Overall this project has taught me a lot about Java and given me a much more solid understanding about the logistics that go into public transit. While I don’t feel this project necessarily taught me any new skills in object-oriented programming, it definitely served to solidify my understands of the concepts that are key to it as well improve my knowledge of quick commands such as fn + alt + del for quick insertion of common methods. This project did teach me a lot more about collaboration however. The main things I learned from scratch in this project are the hard skills required for programming with a team such as utilization of GitHub Teams/Repos and proper code merging practices. Though not learned from scratch, this project also improved a lot of my soft skills in teamwork and collaboration such as communication, compromise, and scheduling.
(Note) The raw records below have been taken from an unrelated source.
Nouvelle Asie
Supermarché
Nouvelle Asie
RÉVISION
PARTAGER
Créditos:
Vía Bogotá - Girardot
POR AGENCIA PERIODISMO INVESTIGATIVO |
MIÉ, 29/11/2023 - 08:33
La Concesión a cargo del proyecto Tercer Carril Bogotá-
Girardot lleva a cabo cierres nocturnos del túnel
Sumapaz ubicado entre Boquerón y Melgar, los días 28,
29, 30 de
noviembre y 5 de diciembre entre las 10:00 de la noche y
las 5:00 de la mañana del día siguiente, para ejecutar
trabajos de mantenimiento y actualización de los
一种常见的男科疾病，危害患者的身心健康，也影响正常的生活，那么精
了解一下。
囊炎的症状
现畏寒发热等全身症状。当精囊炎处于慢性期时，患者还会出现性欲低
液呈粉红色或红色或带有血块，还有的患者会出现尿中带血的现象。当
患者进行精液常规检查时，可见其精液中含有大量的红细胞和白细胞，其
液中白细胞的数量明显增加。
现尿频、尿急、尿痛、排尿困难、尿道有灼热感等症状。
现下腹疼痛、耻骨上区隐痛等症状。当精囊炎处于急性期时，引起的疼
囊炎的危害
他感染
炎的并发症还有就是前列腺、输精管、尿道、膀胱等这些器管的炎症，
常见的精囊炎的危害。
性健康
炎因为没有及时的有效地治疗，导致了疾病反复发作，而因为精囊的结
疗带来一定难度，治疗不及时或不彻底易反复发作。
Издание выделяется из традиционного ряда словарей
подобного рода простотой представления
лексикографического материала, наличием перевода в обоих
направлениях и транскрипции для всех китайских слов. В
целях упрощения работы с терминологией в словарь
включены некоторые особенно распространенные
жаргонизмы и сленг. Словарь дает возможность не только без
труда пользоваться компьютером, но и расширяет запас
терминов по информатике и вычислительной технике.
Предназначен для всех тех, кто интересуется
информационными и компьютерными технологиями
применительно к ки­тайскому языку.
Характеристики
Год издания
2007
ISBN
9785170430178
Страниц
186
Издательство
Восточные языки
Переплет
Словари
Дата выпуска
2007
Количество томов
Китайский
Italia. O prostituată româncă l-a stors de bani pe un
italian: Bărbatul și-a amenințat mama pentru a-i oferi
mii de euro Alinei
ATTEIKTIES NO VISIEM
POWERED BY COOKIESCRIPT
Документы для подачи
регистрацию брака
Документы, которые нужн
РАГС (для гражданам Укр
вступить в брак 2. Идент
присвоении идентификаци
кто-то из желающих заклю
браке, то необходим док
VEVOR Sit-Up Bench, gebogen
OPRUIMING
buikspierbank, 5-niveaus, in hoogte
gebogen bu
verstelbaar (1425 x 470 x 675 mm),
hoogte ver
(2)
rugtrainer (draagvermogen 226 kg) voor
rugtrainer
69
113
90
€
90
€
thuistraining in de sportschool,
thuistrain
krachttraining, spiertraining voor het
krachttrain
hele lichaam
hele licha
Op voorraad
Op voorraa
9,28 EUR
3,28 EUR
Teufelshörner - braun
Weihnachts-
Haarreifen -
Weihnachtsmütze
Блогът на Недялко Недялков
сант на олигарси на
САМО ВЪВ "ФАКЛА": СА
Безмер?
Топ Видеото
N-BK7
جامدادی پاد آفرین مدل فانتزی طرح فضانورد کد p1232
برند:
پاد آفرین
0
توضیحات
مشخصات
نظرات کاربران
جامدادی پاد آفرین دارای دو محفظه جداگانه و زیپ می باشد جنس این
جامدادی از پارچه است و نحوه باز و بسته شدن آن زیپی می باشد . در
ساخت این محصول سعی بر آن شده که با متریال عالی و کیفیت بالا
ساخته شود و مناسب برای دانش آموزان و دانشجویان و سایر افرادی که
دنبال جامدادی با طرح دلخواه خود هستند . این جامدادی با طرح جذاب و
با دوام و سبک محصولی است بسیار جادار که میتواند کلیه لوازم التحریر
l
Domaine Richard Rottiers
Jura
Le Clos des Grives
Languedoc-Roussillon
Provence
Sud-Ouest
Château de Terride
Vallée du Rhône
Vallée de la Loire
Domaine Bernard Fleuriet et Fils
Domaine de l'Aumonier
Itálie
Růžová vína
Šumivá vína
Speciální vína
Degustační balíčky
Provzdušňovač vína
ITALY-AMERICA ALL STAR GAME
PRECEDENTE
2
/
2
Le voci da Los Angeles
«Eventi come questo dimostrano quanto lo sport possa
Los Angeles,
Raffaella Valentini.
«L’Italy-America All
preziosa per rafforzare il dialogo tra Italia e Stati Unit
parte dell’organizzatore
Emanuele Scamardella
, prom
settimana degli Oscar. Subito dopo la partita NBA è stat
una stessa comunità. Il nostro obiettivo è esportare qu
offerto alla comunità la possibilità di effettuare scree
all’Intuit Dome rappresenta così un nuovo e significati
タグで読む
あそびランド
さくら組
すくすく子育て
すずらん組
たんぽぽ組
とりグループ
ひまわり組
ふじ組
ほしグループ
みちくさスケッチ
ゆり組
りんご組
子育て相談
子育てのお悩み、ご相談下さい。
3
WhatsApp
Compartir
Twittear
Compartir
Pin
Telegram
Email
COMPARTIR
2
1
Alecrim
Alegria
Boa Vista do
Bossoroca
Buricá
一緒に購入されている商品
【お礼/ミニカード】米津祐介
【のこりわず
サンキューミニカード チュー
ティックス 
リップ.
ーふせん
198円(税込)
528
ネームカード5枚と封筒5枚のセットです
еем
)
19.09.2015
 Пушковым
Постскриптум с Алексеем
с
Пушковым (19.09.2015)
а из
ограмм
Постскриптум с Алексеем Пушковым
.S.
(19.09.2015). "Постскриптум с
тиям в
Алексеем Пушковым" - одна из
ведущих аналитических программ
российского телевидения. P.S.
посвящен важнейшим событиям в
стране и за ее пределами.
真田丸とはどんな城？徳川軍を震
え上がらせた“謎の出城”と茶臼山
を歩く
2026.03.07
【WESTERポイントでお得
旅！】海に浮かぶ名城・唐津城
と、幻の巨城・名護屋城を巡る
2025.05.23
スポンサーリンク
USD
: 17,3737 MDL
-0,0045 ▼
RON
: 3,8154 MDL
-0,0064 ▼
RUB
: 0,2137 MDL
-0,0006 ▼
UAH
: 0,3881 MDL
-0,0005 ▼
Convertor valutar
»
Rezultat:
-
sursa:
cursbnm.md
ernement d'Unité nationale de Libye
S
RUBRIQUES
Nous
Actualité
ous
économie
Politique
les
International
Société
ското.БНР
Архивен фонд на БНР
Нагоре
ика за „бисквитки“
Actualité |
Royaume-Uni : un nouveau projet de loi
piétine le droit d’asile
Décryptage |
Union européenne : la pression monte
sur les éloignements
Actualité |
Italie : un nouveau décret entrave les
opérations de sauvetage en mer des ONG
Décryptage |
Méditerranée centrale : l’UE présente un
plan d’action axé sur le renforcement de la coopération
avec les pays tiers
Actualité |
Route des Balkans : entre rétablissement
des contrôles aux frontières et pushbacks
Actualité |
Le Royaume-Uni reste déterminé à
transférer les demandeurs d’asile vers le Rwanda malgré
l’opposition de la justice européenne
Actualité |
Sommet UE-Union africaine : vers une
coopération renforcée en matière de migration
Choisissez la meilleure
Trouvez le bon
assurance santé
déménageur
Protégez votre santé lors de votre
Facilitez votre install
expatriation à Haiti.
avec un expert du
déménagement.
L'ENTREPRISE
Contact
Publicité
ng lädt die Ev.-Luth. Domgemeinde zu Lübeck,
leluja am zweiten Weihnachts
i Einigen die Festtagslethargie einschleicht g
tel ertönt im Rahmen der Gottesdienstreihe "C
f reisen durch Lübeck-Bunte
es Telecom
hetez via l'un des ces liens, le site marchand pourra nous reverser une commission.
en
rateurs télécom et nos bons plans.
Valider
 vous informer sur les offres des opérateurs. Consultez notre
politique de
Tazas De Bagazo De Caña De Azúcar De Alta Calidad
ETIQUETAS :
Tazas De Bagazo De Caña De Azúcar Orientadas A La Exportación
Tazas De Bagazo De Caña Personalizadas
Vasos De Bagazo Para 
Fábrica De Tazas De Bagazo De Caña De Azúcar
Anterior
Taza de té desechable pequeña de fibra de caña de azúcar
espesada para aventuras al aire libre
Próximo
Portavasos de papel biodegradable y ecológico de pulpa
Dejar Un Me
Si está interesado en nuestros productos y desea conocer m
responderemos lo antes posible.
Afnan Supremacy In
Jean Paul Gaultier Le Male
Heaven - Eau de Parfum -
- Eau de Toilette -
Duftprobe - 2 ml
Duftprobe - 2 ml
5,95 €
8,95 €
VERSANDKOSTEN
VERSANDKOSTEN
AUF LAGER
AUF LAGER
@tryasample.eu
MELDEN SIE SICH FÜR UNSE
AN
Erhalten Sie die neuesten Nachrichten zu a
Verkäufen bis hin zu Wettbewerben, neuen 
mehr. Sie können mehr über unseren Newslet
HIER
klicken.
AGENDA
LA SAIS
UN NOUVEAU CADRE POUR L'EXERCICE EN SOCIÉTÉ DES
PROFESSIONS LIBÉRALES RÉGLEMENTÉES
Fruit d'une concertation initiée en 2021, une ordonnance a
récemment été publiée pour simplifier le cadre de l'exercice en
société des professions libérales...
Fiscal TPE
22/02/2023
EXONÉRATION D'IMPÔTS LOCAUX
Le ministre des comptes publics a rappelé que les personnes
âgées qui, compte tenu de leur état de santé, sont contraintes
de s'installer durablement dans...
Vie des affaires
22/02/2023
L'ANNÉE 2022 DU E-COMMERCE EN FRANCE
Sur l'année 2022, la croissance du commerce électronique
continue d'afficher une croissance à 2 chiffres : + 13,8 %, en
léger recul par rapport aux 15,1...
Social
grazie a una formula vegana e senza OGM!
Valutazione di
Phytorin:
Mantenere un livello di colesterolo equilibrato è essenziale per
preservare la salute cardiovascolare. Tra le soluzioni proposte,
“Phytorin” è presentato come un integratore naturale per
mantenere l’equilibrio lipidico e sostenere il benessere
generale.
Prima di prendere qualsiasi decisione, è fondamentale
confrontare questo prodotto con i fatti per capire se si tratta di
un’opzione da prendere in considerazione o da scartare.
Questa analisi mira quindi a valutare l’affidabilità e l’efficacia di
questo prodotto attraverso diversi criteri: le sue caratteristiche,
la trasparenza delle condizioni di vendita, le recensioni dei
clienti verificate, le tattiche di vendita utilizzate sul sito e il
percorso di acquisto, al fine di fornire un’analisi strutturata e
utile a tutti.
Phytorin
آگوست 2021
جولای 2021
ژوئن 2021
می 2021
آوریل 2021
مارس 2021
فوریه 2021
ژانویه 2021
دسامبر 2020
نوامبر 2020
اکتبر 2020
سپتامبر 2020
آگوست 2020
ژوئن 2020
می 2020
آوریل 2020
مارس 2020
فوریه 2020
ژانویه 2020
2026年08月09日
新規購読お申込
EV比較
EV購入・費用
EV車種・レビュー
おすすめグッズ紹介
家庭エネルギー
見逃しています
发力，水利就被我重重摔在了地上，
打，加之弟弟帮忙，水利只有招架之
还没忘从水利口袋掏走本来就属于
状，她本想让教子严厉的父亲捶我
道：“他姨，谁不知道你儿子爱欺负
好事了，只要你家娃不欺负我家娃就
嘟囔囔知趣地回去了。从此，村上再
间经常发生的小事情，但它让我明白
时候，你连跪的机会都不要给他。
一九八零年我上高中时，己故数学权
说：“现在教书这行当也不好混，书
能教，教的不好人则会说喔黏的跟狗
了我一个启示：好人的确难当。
I am truly proud of what my team was able to accomplish, going from never having met before to working together to make a useful and educational tool. I am proud that I was able to take on a coordinating role in the group, often initiating conversations about work splitting, scheduling, and meetings, as well as my hard contributions to the code such as the methods and classes mentioned above. This project has made me grow vastly more competent in my researching skills when it comes to tracking down methods of completing a goal as I often had to search out tools and resources to be able to accomplish such an open-ended project. I am extremely grateful for my teammates Zach and Rachel, as well as my teacher Mr. Crisel and my coordinating TA, Ahmed Khan.